▶ _WORK REQUIRED_: Output all entries exactly as they appear and skip the pictures.

--------------------------------

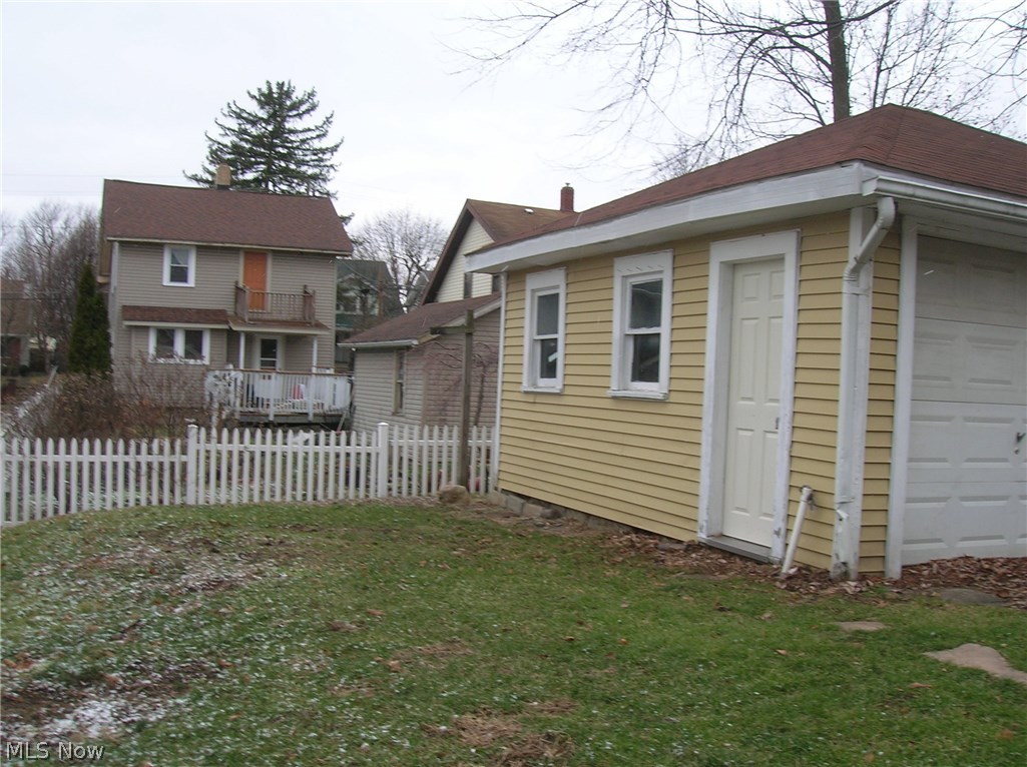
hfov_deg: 54.0
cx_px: 514
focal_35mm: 34
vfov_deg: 41.7
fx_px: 1007
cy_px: 384
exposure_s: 1/75.6
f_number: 4.9
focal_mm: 5.7
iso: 50
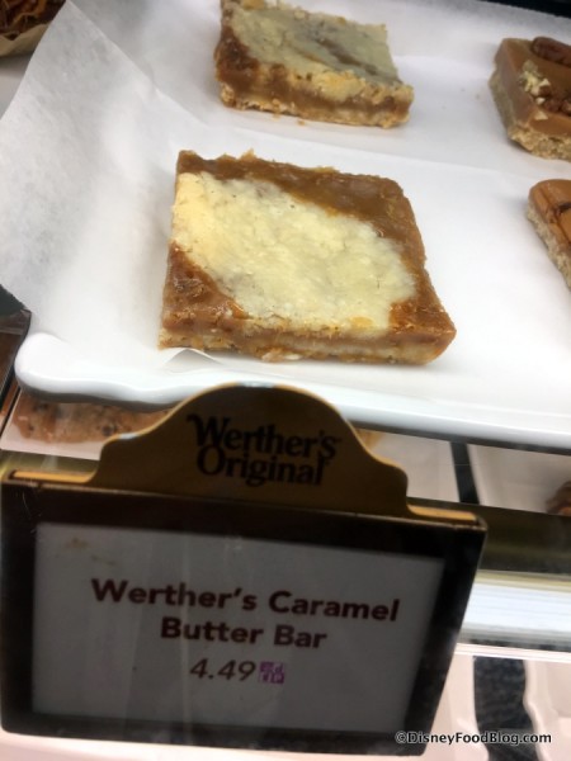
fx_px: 638
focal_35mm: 29
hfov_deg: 48.2
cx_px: 286
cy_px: 380
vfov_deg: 61.7
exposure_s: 1/120
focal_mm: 4.15
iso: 40
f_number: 2.2
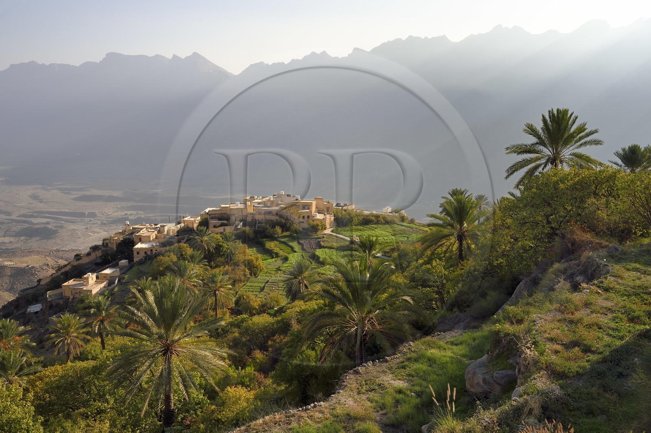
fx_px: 614
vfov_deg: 38.8
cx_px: 326
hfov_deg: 55.8
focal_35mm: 34
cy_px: 216
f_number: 9
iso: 200
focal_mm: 34
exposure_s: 1/500
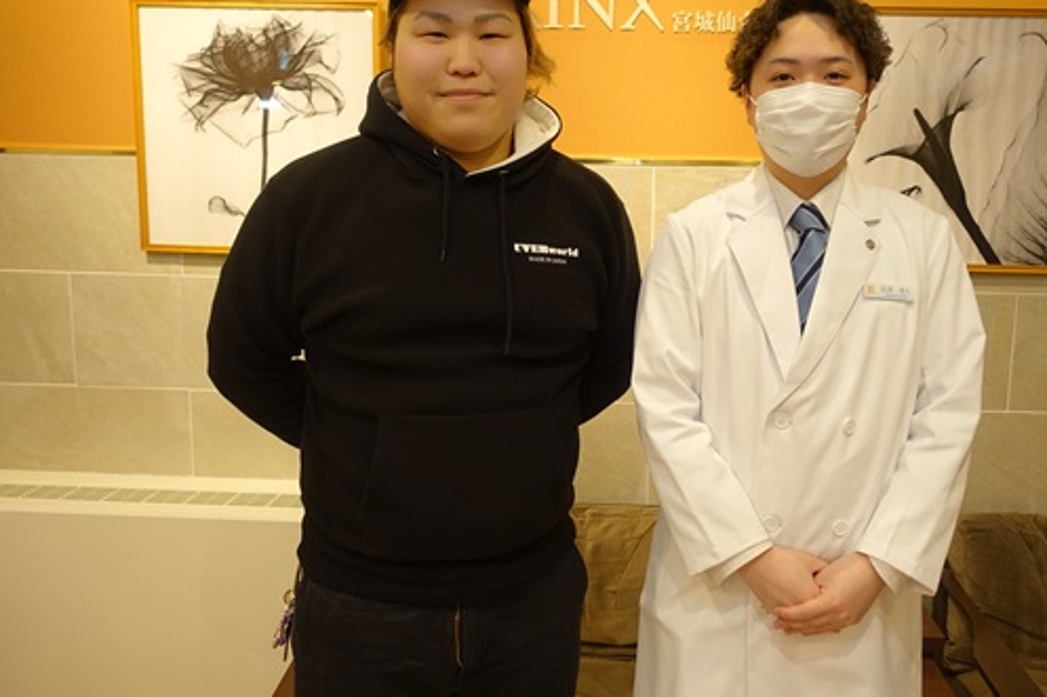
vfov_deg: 44.8
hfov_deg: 63.4
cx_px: 596
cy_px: 303
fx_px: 843
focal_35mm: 29
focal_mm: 8.8
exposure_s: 1/30
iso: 125
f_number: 1.8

--------------------------------

▶ _RESULT FOR THIS EXERCISE_:
hfov_deg: 54.0
cx_px: 514
focal_35mm: 34
vfov_deg: 41.7
fx_px: 1007
cy_px: 384
exposure_s: 1/75.6
f_number: 4.9
focal_mm: 5.7
iso: 50
fx_px: 638
focal_35mm: 29
hfov_deg: 48.2
cx_px: 286
cy_px: 380
vfov_deg: 61.7
exposure_s: 1/120
focal_mm: 4.15
iso: 40
f_number: 2.2
fx_px: 614
vfov_deg: 38.8
cx_px: 326
hfov_deg: 55.8
focal_35mm: 34
cy_px: 216
f_number: 9
iso: 200
focal_mm: 34
exposure_s: 1/500
vfov_deg: 44.8
hfov_deg: 63.4
cx_px: 596
cy_px: 303
fx_px: 843
focal_35mm: 29
focal_mm: 8.8
exposure_s: 1/30
iso: 125
f_number: 1.8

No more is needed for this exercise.